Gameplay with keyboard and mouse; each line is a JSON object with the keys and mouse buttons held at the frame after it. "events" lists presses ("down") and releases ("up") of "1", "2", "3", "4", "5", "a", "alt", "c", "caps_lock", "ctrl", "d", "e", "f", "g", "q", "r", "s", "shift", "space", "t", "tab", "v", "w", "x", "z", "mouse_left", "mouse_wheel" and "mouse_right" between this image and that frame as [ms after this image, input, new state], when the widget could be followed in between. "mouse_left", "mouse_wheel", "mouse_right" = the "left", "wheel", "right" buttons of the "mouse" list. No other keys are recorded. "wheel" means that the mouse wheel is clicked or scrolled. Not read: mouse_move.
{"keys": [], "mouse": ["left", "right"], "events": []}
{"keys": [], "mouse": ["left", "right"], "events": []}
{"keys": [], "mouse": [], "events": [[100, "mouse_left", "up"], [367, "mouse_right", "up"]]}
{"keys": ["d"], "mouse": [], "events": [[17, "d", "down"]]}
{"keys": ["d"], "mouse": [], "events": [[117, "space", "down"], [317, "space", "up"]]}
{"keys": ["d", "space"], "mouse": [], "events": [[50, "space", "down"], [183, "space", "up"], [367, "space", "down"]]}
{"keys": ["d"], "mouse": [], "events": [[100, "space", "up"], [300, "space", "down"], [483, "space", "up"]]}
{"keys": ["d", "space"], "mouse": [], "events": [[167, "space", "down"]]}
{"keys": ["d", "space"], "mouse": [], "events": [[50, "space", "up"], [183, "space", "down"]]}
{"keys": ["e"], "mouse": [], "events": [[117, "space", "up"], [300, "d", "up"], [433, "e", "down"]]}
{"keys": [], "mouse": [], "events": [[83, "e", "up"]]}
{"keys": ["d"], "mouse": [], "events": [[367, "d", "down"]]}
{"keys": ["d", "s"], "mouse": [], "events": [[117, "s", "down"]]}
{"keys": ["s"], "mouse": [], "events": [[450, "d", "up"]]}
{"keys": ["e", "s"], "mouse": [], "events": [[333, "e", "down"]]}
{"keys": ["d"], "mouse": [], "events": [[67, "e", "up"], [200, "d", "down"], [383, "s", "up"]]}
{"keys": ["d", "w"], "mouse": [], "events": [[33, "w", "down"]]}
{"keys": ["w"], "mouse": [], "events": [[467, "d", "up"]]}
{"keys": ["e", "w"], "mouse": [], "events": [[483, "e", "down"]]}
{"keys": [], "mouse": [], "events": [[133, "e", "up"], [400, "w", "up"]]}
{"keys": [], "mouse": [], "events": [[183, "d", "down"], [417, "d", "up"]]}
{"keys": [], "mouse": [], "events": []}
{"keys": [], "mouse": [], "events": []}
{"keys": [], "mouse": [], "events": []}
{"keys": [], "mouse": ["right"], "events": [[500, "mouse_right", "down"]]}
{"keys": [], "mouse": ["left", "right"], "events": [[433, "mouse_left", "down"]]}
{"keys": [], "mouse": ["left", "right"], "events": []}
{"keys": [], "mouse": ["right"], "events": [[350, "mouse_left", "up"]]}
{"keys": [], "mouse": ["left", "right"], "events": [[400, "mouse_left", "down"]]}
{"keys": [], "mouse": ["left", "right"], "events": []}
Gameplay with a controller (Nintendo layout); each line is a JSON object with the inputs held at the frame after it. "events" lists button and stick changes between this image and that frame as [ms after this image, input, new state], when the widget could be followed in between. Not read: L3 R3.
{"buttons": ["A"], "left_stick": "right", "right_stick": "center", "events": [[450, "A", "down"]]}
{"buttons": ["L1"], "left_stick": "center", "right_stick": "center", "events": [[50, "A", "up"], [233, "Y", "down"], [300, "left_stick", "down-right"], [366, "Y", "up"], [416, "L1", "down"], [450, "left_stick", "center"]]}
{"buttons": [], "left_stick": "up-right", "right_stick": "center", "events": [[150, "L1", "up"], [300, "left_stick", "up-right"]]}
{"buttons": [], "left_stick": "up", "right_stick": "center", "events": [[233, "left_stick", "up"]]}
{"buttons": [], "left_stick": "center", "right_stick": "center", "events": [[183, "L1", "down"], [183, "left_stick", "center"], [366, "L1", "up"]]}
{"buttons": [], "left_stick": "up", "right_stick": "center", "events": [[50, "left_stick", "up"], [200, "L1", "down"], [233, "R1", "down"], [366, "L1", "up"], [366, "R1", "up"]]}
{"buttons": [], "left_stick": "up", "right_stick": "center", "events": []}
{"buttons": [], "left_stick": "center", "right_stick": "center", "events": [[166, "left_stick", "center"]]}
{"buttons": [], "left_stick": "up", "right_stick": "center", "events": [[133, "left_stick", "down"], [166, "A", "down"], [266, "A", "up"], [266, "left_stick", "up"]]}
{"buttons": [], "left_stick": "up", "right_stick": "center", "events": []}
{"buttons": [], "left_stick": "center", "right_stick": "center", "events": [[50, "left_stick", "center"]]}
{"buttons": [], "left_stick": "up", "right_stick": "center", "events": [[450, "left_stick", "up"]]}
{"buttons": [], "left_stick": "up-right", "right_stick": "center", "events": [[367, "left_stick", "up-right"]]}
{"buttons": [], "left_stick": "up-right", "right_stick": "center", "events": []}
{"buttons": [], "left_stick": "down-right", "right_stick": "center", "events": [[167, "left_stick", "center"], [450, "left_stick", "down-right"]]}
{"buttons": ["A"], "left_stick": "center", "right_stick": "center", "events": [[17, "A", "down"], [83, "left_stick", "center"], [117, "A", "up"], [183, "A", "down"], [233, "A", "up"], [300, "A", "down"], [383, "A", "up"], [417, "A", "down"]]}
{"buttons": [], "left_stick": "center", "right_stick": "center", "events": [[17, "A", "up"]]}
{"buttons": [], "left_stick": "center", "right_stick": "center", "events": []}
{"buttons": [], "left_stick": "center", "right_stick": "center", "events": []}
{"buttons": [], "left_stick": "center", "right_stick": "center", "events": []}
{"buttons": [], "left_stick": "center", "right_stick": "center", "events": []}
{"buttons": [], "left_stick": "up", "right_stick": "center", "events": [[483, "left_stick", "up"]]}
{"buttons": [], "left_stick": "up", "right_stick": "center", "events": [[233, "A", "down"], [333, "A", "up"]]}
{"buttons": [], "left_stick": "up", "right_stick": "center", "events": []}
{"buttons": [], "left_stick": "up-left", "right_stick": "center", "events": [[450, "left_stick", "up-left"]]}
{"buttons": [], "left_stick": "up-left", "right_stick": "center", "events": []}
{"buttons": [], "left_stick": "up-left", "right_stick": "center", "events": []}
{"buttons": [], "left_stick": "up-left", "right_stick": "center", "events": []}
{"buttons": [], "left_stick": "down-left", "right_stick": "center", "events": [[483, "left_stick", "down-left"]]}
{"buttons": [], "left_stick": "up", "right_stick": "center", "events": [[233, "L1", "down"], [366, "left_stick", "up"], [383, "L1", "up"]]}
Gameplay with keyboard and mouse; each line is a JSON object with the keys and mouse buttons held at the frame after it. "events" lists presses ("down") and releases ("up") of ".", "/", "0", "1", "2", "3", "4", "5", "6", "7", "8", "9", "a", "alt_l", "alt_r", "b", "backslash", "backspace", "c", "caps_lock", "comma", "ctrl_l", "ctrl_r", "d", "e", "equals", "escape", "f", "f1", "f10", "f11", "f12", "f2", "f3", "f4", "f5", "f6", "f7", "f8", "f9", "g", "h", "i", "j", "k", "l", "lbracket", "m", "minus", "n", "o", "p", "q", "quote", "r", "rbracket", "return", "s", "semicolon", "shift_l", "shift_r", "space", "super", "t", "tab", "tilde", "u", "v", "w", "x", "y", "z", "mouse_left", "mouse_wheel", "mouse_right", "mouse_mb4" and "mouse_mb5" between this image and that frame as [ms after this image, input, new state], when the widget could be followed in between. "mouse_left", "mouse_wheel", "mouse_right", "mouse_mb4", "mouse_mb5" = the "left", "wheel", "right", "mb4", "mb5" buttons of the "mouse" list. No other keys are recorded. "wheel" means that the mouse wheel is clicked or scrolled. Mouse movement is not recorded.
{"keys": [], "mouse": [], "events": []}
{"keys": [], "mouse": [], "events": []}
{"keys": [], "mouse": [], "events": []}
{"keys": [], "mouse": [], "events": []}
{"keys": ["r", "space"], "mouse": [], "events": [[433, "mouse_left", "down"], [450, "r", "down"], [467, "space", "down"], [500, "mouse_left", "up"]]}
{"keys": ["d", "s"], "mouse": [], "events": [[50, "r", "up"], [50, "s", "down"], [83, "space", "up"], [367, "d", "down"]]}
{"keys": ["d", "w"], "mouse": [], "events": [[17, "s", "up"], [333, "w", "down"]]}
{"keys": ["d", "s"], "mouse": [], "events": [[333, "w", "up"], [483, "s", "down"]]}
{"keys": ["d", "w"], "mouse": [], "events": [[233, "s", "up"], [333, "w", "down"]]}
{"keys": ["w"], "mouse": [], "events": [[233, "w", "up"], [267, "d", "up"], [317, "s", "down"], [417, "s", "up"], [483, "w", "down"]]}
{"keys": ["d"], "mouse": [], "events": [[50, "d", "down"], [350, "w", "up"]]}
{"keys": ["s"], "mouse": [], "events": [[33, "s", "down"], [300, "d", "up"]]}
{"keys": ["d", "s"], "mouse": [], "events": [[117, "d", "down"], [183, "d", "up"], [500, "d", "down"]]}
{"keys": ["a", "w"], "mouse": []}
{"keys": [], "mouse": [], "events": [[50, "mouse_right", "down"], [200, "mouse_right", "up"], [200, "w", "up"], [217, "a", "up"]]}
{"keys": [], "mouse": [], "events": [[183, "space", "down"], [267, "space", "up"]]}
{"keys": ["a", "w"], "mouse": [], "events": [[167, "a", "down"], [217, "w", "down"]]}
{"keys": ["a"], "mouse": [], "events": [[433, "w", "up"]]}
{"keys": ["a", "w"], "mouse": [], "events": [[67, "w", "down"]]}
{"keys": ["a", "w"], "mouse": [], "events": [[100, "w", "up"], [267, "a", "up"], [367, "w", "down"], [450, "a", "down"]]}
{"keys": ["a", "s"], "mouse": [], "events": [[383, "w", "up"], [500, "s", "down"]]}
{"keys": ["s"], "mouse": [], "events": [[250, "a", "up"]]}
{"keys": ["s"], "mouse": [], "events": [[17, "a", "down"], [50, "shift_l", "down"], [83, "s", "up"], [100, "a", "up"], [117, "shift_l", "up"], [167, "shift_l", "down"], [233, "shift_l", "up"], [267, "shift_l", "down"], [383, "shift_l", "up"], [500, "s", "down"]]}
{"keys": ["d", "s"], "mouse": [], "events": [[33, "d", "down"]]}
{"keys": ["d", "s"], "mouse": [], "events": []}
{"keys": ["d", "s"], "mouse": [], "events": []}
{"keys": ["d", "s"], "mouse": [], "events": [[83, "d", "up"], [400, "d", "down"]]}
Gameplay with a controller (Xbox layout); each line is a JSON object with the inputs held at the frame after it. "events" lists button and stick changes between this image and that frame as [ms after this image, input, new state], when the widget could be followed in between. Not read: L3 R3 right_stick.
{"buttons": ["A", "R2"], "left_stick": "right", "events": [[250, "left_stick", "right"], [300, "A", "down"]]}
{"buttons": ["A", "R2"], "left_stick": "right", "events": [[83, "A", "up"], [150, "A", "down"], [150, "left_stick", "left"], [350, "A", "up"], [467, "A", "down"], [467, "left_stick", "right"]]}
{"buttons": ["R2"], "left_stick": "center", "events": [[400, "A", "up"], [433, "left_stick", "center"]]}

************

• _Task instructions_
Please state how many lines of the entries above include the string "controller", giving the number and nothing more.

• _Task answer_
2